Task brief: Set down the whole listing that follows, precisely as written.

Data records:

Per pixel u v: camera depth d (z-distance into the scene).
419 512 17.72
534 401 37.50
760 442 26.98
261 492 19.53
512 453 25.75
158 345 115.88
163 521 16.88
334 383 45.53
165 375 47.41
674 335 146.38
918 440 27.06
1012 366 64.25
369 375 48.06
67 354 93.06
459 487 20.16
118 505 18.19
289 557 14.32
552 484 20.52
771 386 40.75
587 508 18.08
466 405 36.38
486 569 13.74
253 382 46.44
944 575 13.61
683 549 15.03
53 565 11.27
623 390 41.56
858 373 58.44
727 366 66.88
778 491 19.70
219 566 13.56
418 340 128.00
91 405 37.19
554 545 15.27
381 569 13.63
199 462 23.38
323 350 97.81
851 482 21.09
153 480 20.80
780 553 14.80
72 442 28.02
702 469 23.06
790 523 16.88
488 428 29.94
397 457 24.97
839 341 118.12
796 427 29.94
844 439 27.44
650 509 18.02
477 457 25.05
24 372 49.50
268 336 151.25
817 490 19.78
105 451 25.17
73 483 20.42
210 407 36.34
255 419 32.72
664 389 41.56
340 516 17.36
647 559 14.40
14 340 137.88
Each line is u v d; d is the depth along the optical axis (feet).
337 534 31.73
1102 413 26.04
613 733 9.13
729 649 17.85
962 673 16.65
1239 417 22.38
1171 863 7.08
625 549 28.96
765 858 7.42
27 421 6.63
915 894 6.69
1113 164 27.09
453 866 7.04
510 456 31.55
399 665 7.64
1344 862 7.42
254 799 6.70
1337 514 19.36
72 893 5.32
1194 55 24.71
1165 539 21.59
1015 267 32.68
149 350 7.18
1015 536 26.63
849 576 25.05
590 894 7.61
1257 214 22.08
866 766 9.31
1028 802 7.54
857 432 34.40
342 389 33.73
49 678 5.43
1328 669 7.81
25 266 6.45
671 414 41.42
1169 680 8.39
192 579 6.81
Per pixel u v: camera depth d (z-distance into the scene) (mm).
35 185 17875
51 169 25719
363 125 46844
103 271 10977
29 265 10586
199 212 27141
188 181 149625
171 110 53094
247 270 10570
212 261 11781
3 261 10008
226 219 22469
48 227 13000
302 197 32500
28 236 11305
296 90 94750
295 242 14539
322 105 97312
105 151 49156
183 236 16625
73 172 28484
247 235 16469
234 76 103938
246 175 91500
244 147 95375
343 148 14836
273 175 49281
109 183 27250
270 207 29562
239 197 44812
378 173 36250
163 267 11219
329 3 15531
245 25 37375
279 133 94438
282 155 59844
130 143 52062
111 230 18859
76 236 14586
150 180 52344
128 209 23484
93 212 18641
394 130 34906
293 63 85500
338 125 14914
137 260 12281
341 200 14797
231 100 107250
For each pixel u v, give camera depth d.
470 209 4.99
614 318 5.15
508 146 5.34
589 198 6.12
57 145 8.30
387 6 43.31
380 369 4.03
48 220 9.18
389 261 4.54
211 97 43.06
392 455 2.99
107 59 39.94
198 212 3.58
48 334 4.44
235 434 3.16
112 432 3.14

Solution for this problem:
Per pixel u v: camera depth d (z-distance into the scene).
419 512 17.72
534 401 37.50
760 442 26.98
261 492 19.53
512 453 25.75
158 345 115.88
163 521 16.88
334 383 45.53
165 375 47.41
674 335 146.38
918 440 27.06
1012 366 64.25
369 375 48.06
67 354 93.06
459 487 20.16
118 505 18.19
289 557 14.32
552 484 20.52
771 386 40.75
587 508 18.08
466 405 36.38
486 569 13.74
253 382 46.44
944 575 13.61
683 549 15.03
53 565 11.27
623 390 41.56
858 373 58.44
727 366 66.88
778 491 19.70
219 566 13.56
418 340 128.00
91 405 37.19
554 545 15.27
381 569 13.63
199 462 23.38
323 350 97.81
851 482 21.09
153 480 20.80
780 553 14.80
72 442 28.02
702 469 23.06
790 523 16.88
488 428 29.94
397 457 24.97
839 341 118.12
796 427 29.94
844 439 27.44
650 509 18.02
477 457 25.05
24 372 49.50
268 336 151.25
817 490 19.78
105 451 25.17
73 483 20.42
210 407 36.34
255 419 32.72
664 389 41.56
340 516 17.36
647 559 14.40
14 340 137.88
Each line is u v d; d is the depth along the optical axis (feet).
337 534 31.73
1102 413 26.04
613 733 9.13
729 649 17.85
962 673 16.65
1239 417 22.38
1171 863 7.08
625 549 28.96
765 858 7.42
27 421 6.63
915 894 6.69
1113 164 27.09
453 866 7.04
510 456 31.55
399 665 7.64
1344 862 7.42
254 799 6.70
1337 514 19.36
72 893 5.32
1194 55 24.71
1165 539 21.59
1015 267 32.68
149 350 7.18
1015 536 26.63
849 576 25.05
590 894 7.61
1257 214 22.08
866 766 9.31
1028 802 7.54
857 432 34.40
342 389 33.73
49 678 5.43
1328 669 7.81
25 266 6.45
671 414 41.42
1169 680 8.39
192 579 6.81
Per pixel u v: camera depth d (z-distance into the scene) (mm).
35 185 17875
51 169 25719
363 125 46844
103 271 10977
29 265 10586
199 212 27141
188 181 149625
171 110 53094
247 270 10570
212 261 11781
3 261 10008
226 219 22469
48 227 13000
302 197 32500
28 236 11305
296 90 94750
295 242 14539
322 105 97312
105 151 49156
183 236 16625
73 172 28484
247 235 16469
234 76 103938
246 175 91500
244 147 95375
343 148 14836
273 175 49281
109 183 27250
270 207 29562
239 197 44812
378 173 36250
163 267 11219
329 3 15531
245 25 37375
279 133 94438
282 155 59844
130 143 52062
111 230 18859
76 236 14586
150 180 52344
128 209 23484
93 212 18641
394 130 34906
293 63 85500
338 125 14914
137 260 12281
341 200 14797
231 100 107250
For each pixel u v, give camera depth d.
470 209 4.99
614 318 5.15
508 146 5.34
589 198 6.12
57 145 8.30
387 6 43.31
380 369 4.03
48 220 9.18
389 261 4.54
211 97 43.06
392 455 2.99
107 59 39.94
198 212 3.58
48 334 4.44
235 434 3.16
112 432 3.14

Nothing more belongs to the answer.